(DIRECTIONS FOR THIS TASK)
Format the entries from the start through the line containing "order: Myrtales" as a two-column CSV with the headers field and value, one row per entry. Put each entry's text under field and its answer under value, quote every field, and replace any line breaks with spaces.

········

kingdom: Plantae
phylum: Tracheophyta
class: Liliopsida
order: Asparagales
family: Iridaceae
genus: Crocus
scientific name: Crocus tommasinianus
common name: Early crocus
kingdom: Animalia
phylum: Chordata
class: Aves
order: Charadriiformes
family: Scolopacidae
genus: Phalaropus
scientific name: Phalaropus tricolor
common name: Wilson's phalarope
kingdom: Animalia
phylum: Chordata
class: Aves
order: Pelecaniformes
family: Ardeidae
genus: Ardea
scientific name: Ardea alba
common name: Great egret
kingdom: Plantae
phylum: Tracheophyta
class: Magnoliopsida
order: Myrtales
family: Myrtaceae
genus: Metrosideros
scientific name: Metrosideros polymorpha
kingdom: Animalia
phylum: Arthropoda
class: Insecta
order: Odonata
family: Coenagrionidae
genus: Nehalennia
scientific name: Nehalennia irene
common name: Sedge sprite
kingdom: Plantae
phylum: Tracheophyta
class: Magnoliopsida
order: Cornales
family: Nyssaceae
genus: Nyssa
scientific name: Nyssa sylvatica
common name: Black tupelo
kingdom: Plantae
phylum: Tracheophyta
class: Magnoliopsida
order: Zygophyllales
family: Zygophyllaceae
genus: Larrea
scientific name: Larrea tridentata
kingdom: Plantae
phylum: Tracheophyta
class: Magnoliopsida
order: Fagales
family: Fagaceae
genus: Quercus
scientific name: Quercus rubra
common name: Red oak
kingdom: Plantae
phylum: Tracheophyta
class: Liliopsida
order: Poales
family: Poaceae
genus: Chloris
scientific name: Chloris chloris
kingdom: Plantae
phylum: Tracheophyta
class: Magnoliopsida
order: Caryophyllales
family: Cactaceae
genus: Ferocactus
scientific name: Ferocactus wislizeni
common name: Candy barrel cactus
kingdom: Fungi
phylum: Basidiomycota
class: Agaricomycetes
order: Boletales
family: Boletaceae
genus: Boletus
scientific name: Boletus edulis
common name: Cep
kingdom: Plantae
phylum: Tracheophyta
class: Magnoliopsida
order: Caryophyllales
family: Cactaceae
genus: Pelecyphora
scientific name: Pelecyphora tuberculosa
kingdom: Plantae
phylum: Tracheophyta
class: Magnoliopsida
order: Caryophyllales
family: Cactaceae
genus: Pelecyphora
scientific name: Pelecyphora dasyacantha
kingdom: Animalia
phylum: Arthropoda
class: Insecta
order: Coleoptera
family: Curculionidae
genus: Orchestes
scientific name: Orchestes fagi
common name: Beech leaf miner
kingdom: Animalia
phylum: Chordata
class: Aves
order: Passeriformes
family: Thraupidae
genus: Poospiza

········

(EXERCISE OUTPUT)
field,value
"kingdom:","Plantae"
"phylum:","Tracheophyta"
"class:","Liliopsida"
"order:","Asparagales"
"family:","Iridaceae"
"genus:","Crocus"
"scientific name:","Crocus tommasinianus"
"common name:","Early crocus"
"kingdom:","Animalia"
"phylum:","Chordata"
"class:","Aves"
"order:","Charadriiformes"
"family:","Scolopacidae"
"genus:","Phalaropus"
"scientific name:","Phalaropus tricolor"
"common name:","Wilson's phalarope"
"kingdom:","Animalia"
"phylum:","Chordata"
"class:","Aves"
"order:","Pelecaniformes"
"family:","Ardeidae"
"genus:","Ardea"
"scientific name:","Ardea alba"
"common name:","Great egret"
"kingdom:","Plantae"
"phylum:","Tracheophyta"
"class:","Magnoliopsida"
"order:","Myrtales"